Onde nasce o preconceito

Onde nasce o preconceito? Essa pergunta ganha dimensão e relevância no momento em que a situação geográfica e de lugar passa a ser usada de forma raivosa e prepotente como uma maneira, nem sempre sutil, e com toda uma carga de veneno cultural e político revelador de uma elite europeizada e presunçosa, para desqualificar a capacidade crítica de pessoas que nascem e residem em determinado lugar para fazer e assumir opções políticas.
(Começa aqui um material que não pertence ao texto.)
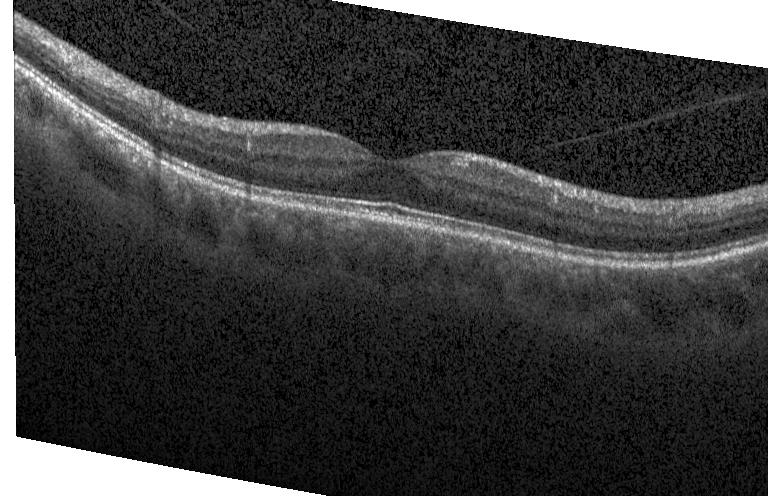

No choroidal neovascularization, no diabetic macular edema, and no drusen.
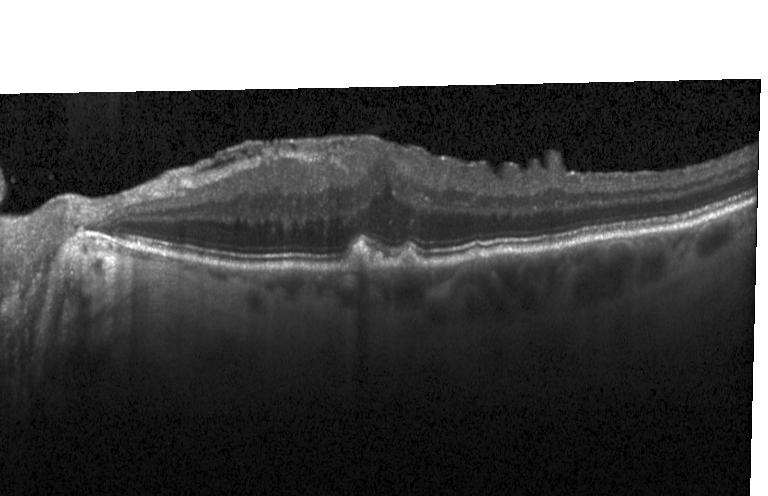
Finding: multiple drusen.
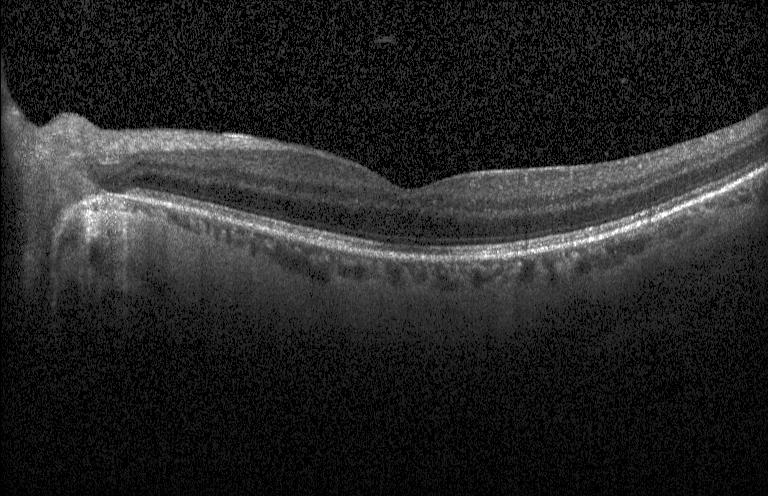

The scan shows no evidence of CNV, DME, or drusen.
A ignorância não é uma condição determinada pela situação geográfica e de lugar. O analfabetismo não pode ser explicado como uma incapacidade e inabilidade dos indivíduos que, atrofiados e calcinados pela fome e pela miséria, não desenvolvem a capacidade de ler e interpretar o mundo, tornando-se subservientes e assujeitados aos ditames e as ordens de grupos e líderes. Grupos e líderes que utilizam estratagemas degradantes como esmolas e rações mínimas de saúde, alimento, humanidade como maneira de manter a sujeição e a dependência.

Ora, mas a ignorância política, o analfabetismo político, a miopia eleitoral que os arautos do saber e da prepotência apontam como sendo uma exclusividade dos “rincões” e dos “grotões“ atrasados do Nordeste não podem ser aceitos como verdades inquestionáveis e naturais. Não é o nordestino que é atrasado, com atrofia intelectual incapaz de possibilitar uma leitura da realidade. A ignorância, o analfabetismo, o atraso intelectual são conseqüências de um modelo de desenvolvimento que, há vários séculos, foi a matriz que orientou a ação e as atitudes dos grupos e setores políticos que assumiram o controle do poder e do governo.
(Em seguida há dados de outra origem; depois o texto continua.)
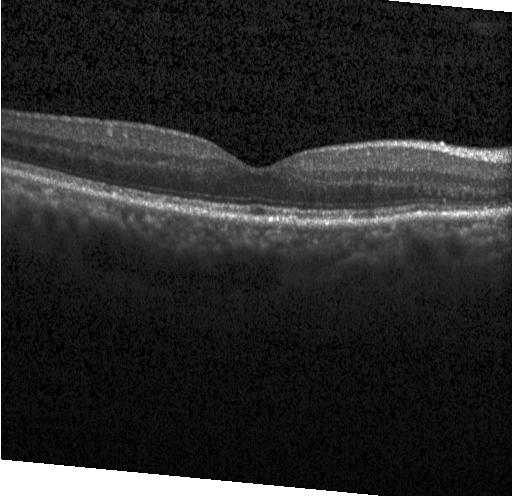

Instrument: Heidelberg Spectralis. Macular scan. Optical coherence tomography scan.
No choroidal neovascularization, no diabetic macular edema, and no drusen.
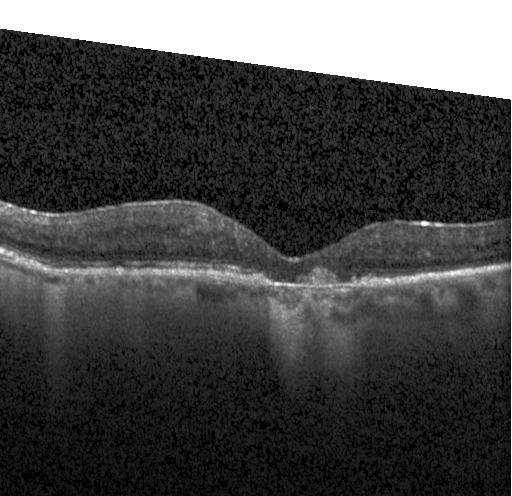
OCT scan showing a choroidal neovascular membrane.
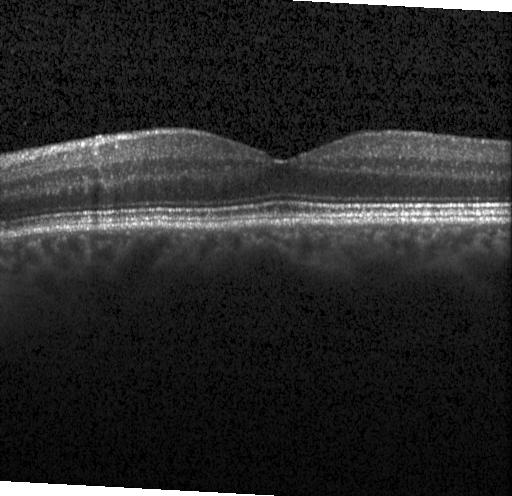 Retinal OCT B-scan; acquired on a Heidelberg Spectralis.
Finding: no evidence of choroidal neovascularization, diabetic macular edema, or drusen.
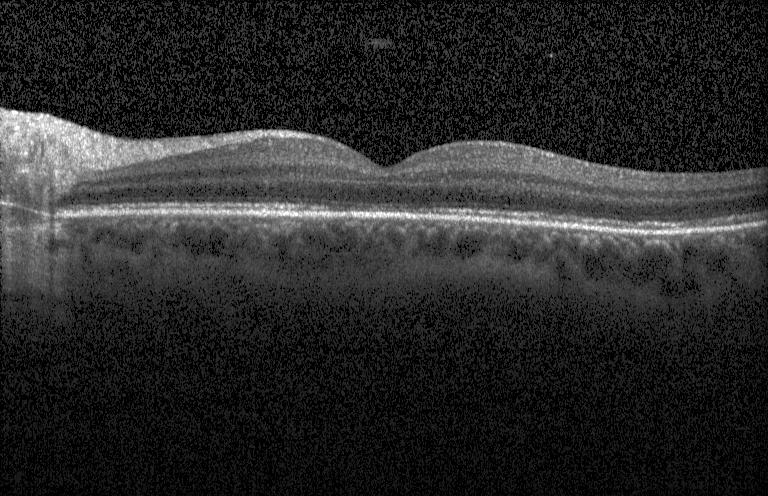

OCT line scan. Neither choroidal neovascularization, diabetic macular edema, nor drusen.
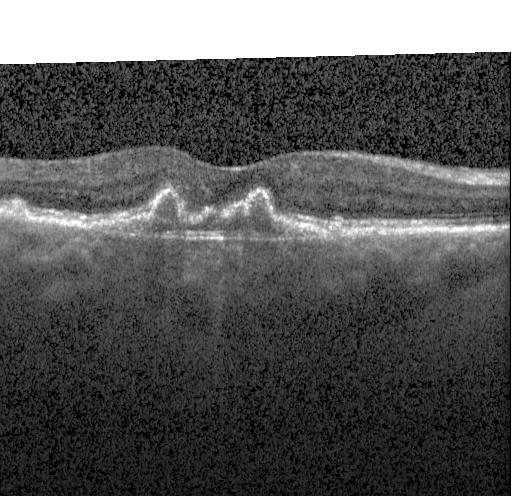
Retinal OCT cross-section. Assessment: CNV.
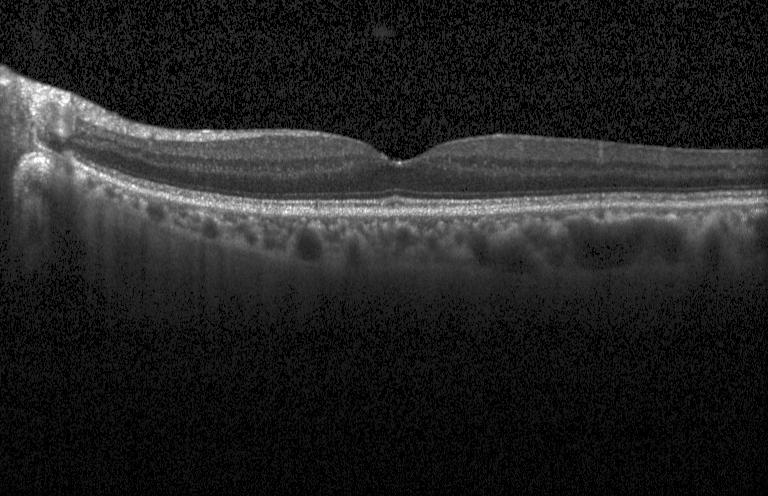 Spectral-domain OCT · retinal OCT cross-section · acquired on a Heidelberg Spectralis · horizontal scan through the fovea — Impression: no choroidal neovascularization, diabetic macular edema, or drusen.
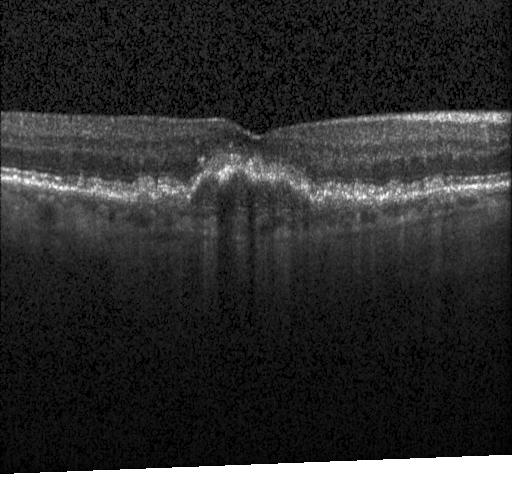
Finding: a choroidal neovascular membrane.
Grupos e setores responsáveis pela miséria de milhões de pessoas que, famintas de pão, de trabalho, de moradia, de educação, de assistência de saúde, foram forçadas a sobreviver com as migalhas racionalmente liberadas por esses grupos. Migalhas que favoreceram a subserviência como única alternativa de sobrevivência.

E são desses grupos que, secularmente, usaram a miséria como estratégia de manutenção do poder, de onde agora emergem as vozes que rotulam de atraso e de ignorância, a opção que milhões de pessoas assume de decidir por outra alternativa de desenvolvimento diferente, onde o pão e o circo não sejam as únicas e exclusivas possibilidades de cidadania. Onde as secas não mais produzem o deprimente espetáculo do flagelo e da fome. Onde o caminho da escola e da universidade seja uma trilha acessível ao filho do operário, do agricultor, do gari. Onde nossa voz seja entendida em qualquer fórum mundial com a altivez de quem não mais se curva aos ditames de organismos financeiros que determinavam regras econômicas, definiam normas de produção e extorquiam recursos e possibilidades de crescimento verdadeiro.
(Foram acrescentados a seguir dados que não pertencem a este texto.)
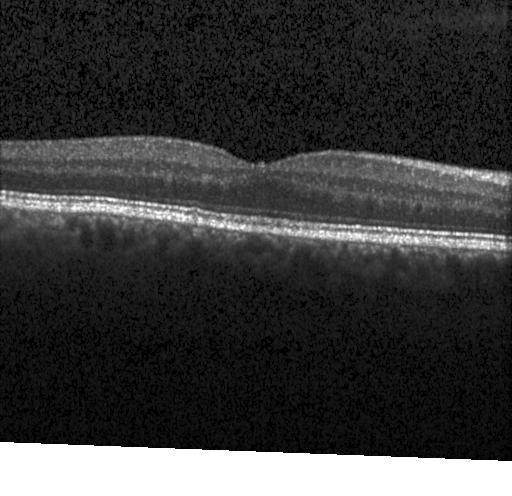
OCT scan showing no choroidal neovascularization, diabetic macular edema, or drusen.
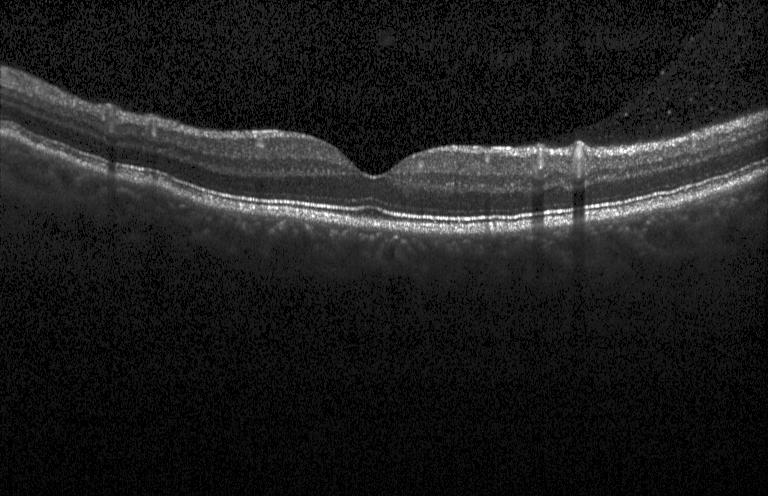 Heidelberg Spectralis. SD-OCT. OCT line scan — Diagnosis: neither choroidal neovascularization, diabetic macular edema, nor drusen.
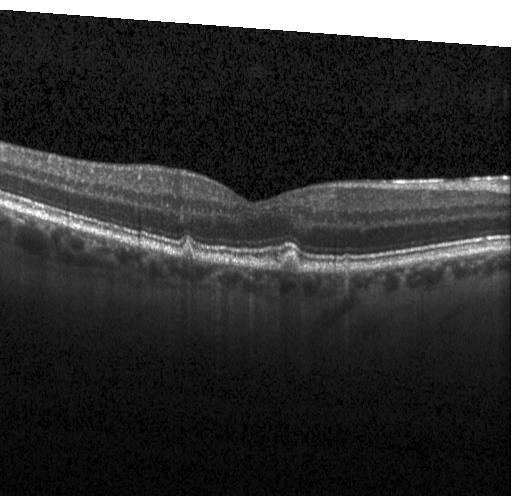 Retinal OCT cross-section. Through the macula
The scan shows sub-RPE drusenoid deposits.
Foram esses grupos e setores que, nos últimos quinhentos anos alimentou o analfabetismo, a miséria, a doença, a carência de moradia, as frentes de emergência como espaços propícios a ignorância e o atraso. Romper como esse círculo é sintoma de capacidade crítica de compreensão da realidade. Jamais atraso e ignorância.

Assim, entendemos onde nasce o preconceito. De que matéria ele se alimenta e como esperneia para preservar privilégios e benesses.